The program is only one of a handful like it around the world that focuses on international development through travel and the amalgamation of similar communities. “We are also the only such program that focuses on long-term employment outcomes and social entrepreneurship. Our pilot project is particularly unique in that we are taking youth primarily of Haitian and Dominican origin to a community in the Dominican Republic that is primarily Haitian -- this is sure to be a transformative cultural experience for all involved,” says Cohn.
By connecting two communities with similar social and economic profiles, Global Potential aims to stimulate growth and positive change from peers, and not from authorities. Global Potential rides on the philosophy that teaching people to develop skills and incentive is much more fruitful in the long run than simply providing funds. Why give a man a fish instead of teaching him how to catch it himself? Global Potential takes the concept a step further. “We are recognizing that in order to truly bring about change, we have to find ways to give the fisherman the opportunity to teach someone else to fish,” explains Cohn.
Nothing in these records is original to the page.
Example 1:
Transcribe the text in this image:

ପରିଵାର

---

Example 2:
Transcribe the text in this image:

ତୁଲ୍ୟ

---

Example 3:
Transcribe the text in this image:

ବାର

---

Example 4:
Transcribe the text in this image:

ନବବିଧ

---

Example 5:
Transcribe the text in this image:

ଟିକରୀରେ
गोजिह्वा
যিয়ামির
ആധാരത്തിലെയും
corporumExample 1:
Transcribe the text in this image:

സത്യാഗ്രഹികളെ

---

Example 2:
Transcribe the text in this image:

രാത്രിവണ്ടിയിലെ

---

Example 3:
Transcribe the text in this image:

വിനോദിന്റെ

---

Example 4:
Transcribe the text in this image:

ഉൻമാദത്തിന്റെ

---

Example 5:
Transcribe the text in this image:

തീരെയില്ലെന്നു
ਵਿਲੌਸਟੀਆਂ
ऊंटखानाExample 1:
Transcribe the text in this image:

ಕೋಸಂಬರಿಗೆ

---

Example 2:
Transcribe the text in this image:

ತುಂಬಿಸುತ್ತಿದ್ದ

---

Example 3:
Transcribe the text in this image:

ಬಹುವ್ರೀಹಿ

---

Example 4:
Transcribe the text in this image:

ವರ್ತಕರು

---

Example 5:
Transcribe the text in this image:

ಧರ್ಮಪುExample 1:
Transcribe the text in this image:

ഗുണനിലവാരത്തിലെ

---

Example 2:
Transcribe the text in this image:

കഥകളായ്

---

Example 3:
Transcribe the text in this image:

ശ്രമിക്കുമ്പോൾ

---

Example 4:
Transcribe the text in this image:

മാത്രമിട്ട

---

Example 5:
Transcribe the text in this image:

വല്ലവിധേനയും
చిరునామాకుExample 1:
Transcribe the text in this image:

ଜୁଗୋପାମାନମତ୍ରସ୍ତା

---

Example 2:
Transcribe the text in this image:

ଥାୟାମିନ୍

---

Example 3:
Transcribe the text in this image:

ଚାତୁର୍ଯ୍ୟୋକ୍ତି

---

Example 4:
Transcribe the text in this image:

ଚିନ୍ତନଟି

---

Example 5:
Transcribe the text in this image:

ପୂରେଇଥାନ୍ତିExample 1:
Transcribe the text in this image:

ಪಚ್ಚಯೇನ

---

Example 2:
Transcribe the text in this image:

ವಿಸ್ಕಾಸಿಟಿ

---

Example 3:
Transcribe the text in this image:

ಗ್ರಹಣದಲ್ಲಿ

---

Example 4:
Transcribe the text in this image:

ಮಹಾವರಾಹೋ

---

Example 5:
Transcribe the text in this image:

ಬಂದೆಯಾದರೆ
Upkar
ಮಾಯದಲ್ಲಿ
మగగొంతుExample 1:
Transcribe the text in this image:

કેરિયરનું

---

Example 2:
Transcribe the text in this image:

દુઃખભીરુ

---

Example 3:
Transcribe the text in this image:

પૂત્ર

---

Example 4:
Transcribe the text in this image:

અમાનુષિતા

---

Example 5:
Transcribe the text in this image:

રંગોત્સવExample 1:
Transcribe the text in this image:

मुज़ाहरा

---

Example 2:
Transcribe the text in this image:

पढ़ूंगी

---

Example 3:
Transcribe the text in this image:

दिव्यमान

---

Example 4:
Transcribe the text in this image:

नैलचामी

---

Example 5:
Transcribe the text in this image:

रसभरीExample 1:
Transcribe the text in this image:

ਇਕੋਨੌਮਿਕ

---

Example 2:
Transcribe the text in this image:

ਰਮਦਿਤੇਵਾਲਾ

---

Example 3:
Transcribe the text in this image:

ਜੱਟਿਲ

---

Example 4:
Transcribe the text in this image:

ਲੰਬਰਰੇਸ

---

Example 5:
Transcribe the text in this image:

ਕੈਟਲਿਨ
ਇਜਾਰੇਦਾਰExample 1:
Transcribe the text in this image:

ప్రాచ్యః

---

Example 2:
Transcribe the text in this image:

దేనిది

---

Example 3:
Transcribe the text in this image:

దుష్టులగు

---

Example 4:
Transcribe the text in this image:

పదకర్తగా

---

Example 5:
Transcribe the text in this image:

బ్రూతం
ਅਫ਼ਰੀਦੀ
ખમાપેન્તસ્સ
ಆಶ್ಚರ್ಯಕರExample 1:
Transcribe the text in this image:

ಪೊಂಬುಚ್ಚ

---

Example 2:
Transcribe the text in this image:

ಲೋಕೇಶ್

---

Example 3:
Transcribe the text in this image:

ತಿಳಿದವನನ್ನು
The program creates more than a fostered understanding of each other and the world around us; it stimulates students to develop theories outside of their own natural paradigm of conceptualization. This, in turn, encourages students to become citizens of the world. In this sense, Global Potential serves as a catalyst for change, a bridge to creating unity and appreciation for something bigger. “By giving youth the opportunity to travel and help an impoverished rural community, we are inciting leadership and collaboration that will bring about real, lasting change,” says Cohn.
The Global Potential concept has caught the ears of dozens of social organizations and schools around the world, who are eager to become part of this exciting new program. Globalhood plans to expand the program every year, with the intention that the concept will nurture the potential in every person to change the world.
Paulo Freire, an educational activist and scholar, brought to light the concept of liberation from poverty and illiteracy through peer-to-peer education as opposed to authoritative governance during his lifetime of educational revolution and advocacy. As Freire says, “Liberating education consists in acts of cognition, not transferals of information.”
Global Potential is, in the purest form, what Freire always dreamed possible.